Job item
Rewrite the records from the line containing "看过往 知未来 | 2022年数据中心七大趋势" through the line containing "texto en el inicio de la sesión.", both included, swapping "Maresca" for "Enzo Maresca" and leaving everything else unchanged; omit the pictures from your answer.

The data
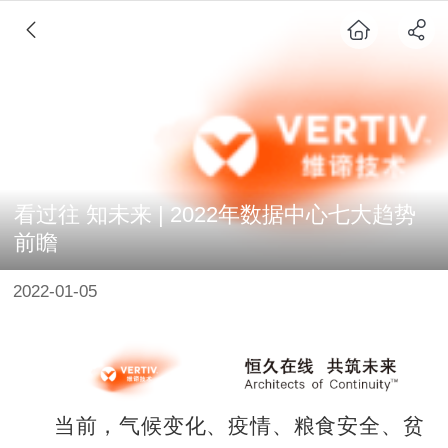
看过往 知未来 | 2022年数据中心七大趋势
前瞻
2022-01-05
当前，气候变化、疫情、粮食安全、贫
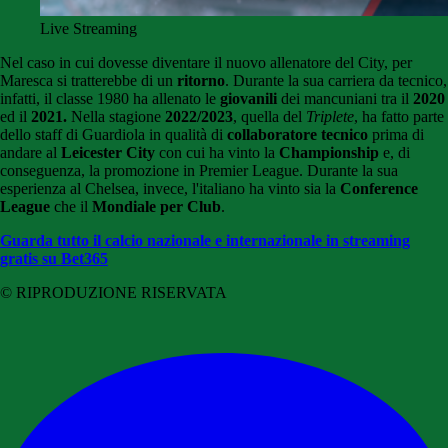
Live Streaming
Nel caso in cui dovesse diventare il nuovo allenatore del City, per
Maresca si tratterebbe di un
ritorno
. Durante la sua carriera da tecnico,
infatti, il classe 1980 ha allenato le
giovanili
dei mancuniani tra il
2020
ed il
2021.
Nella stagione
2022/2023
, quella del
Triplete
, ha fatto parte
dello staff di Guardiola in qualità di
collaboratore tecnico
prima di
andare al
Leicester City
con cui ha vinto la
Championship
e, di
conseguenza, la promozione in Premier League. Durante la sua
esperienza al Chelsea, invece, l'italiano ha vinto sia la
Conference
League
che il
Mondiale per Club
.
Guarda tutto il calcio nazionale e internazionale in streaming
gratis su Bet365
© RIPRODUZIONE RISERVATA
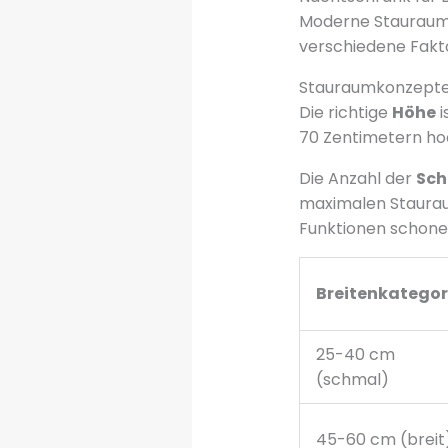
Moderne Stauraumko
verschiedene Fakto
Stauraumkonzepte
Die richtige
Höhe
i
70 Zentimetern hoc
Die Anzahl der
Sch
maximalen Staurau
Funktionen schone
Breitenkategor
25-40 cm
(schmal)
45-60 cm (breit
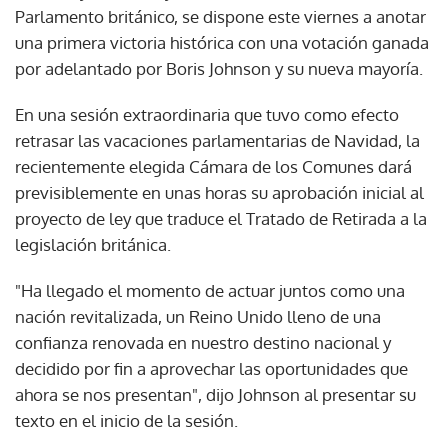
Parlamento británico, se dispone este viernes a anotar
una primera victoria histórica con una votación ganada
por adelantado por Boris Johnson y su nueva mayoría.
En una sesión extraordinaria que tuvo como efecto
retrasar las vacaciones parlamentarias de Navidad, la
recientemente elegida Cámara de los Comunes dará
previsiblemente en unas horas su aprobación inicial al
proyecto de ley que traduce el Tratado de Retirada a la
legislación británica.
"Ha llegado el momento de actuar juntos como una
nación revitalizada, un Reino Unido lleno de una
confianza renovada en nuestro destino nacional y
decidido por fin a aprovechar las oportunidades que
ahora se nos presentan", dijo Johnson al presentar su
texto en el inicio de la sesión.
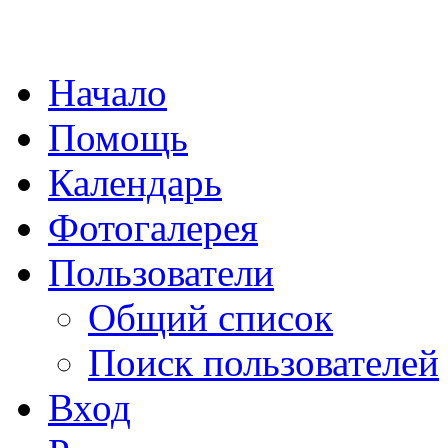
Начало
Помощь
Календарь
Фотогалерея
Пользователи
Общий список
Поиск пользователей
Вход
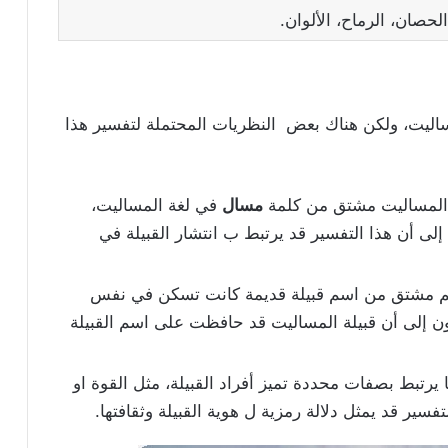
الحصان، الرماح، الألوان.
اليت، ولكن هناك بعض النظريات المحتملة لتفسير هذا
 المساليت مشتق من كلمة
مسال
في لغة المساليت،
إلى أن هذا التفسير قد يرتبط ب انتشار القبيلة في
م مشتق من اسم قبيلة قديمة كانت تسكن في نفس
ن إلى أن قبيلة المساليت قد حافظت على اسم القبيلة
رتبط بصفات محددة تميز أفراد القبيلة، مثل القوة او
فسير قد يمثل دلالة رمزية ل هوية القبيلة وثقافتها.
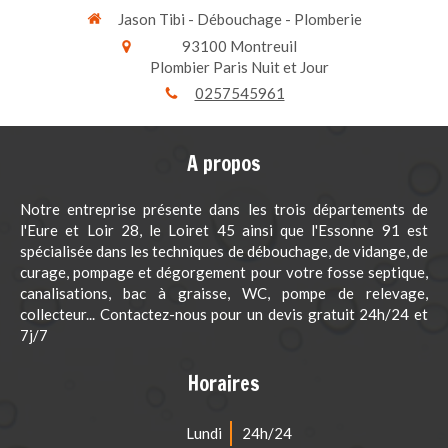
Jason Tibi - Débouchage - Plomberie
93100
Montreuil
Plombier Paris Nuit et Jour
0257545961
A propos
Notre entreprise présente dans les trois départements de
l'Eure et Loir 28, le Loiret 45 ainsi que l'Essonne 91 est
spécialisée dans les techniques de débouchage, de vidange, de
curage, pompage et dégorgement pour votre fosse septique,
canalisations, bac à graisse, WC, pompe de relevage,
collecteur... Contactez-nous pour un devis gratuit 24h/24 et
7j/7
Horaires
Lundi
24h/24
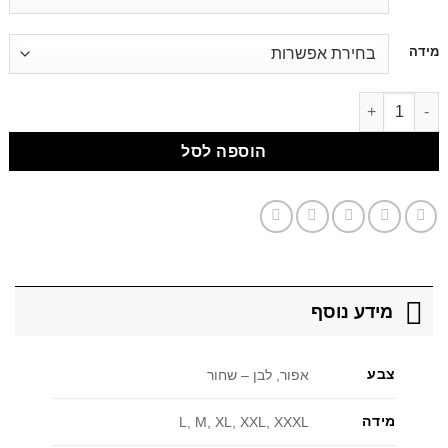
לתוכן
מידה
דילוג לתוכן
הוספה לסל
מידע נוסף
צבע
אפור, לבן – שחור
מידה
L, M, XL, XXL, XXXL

...

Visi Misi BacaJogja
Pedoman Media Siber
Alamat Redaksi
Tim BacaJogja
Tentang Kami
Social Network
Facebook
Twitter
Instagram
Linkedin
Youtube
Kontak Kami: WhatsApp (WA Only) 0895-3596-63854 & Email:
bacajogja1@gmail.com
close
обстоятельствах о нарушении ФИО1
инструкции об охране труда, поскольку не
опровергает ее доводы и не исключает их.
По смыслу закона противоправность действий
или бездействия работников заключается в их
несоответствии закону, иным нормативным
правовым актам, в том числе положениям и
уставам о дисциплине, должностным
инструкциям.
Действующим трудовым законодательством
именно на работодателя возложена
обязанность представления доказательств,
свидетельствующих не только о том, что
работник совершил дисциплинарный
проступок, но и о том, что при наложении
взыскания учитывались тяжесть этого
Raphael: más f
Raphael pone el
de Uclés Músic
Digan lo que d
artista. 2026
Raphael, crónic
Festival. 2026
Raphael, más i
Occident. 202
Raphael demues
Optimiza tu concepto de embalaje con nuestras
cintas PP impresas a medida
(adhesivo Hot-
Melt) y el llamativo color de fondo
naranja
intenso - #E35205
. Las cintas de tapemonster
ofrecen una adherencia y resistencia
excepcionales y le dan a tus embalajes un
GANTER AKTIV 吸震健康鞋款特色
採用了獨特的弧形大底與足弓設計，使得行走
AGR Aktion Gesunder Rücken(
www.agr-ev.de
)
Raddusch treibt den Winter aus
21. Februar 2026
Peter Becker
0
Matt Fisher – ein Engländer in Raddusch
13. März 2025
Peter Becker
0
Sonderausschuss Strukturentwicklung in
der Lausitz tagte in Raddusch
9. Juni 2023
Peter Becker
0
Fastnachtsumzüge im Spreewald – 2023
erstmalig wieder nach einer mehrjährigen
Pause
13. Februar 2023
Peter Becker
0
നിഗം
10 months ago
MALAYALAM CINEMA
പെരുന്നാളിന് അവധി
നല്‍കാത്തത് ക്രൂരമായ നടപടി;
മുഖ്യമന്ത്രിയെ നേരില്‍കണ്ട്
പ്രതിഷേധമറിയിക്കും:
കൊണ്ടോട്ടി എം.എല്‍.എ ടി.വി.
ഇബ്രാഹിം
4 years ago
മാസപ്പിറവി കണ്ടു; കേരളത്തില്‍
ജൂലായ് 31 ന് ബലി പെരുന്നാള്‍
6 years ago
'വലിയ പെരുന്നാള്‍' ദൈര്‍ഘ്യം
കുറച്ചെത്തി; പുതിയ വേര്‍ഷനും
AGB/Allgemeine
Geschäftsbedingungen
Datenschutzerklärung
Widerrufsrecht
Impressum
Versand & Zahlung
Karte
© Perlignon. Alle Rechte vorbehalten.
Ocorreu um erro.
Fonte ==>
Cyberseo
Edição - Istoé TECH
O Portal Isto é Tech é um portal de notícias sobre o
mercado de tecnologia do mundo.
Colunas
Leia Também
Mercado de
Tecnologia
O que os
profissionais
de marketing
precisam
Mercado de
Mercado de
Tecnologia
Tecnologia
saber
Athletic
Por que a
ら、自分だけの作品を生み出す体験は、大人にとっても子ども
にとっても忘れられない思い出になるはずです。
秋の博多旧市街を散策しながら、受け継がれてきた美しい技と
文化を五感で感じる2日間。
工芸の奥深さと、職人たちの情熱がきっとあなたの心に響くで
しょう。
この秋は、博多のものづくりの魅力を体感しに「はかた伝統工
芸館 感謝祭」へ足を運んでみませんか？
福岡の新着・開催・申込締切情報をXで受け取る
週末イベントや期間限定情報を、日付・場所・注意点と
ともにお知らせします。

The answer
看过往 知未来 | 2022年数据中心七大趋势
前瞻
2022-01-05
当前，气候变化、疫情、粮食安全、贫
Live Streaming
Nel caso in cui dovesse diventare il nuovo allenatore del City, per
Enzo Maresca si tratterebbe di un
ritorno
. Durante la sua carriera da tecnico,
infatti, il classe 1980 ha allenato le
giovanili
dei mancuniani tra il
2020
ed il
2021.
Nella stagione
2022/2023
, quella del
Triplete
, ha fatto parte
dello staff di Guardiola in qualità di
collaboratore tecnico
prima di
andare al
Leicester City
con cui ha vinto la
Championship
e, di
conseguenza, la promozione in Premier League. Durante la sua
esperienza al Chelsea, invece, l'italiano ha vinto sia la
Conference
League
che il
Mondiale per Club
.
Guarda tutto il calcio nazionale e internazionale in streaming
gratis su Bet365
© RIPRODUZIONE RISERVATA
Moderne Stauraumko
verschiedene Fakto
Stauraumkonzepte
Die richtige
Höhe
i
70 Zentimetern hoc
Die Anzahl der
Sch
maximalen Staurau
Funktionen schone
Breitenkategor
25-40 cm
(schmal)
45-60 cm (breit
Parlamento británico, se dispone este viernes a anotar
una primera victoria histórica con una votación ganada
por adelantado por Boris Johnson y su nueva mayoría.
En una sesión extraordinaria que tuvo como efecto
retrasar las vacaciones parlamentarias de Navidad, la
recientemente elegida Cámara de los Comunes dará
previsiblemente en unas horas su aprobación inicial al
proyecto de ley que traduce el Tratado de Retirada a la
legislación británica.
"Ha llegado el momento de actuar juntos como una
nación revitalizada, un Reino Unido lleno de una
confianza renovada en nuestro destino nacional y
decidido por fin a aprovechar las oportunidades que
ahora se nos presentan", dijo Johnson al presentar su
texto en el inicio de la sesión.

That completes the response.